Our modified Buck’s repair technique provides stiffness in interbody flexion–extension similar to that of the normal spine. This technique may be beneficial for maintaining motion at adjacent levels and for preventing shielding stress. Fan et al. [8] evaluated the biomechanical performance results of TSRH’s hook plus screw fixation after direct repair of spondylolysis defects in the pars interarticularis. They conclude that the intervertebral range of motion at L4–L5 is conserved, with approximately 10° in flexion–extension. Our results suggest that lumbo-sacral motion is still conserved 10 years after isthmic repair. This mobility prevents disk degenerative disease. It has been shown that lumbar fusion may deleteriously alter the sagittal balance of the spine [33, 34]. Intersegmental fusion alters the kinematics of the adjacent level, redistributing the mobility toward adjacent levels. The relative hypermobility at the adjacent levels may result in a significant acceleration of degenerative lesions at these sites, such that additional surgery may be required subsequently [35, 36].

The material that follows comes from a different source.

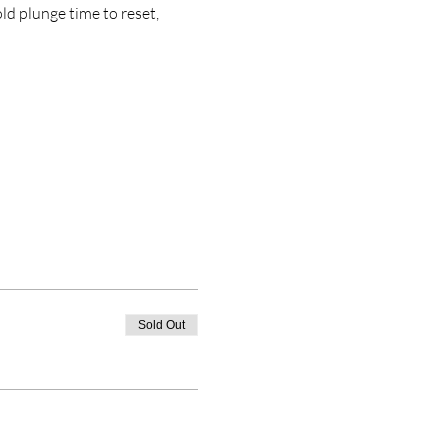
d plunge time to reset, 
Sold Out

This technique described in the present study seems to be a satisfying option in the treatment of patients with L5 spondylolisthesis with no associated degenerative disk disease. The success rate of consolidation is consistent with those reported in the literature. Using this technique, L4–L5 and L5–S1 motion is conserved in the long term. We think that preservation of lumbo-sacral mobility with this technique will prevent subsequent degenerative disk disease.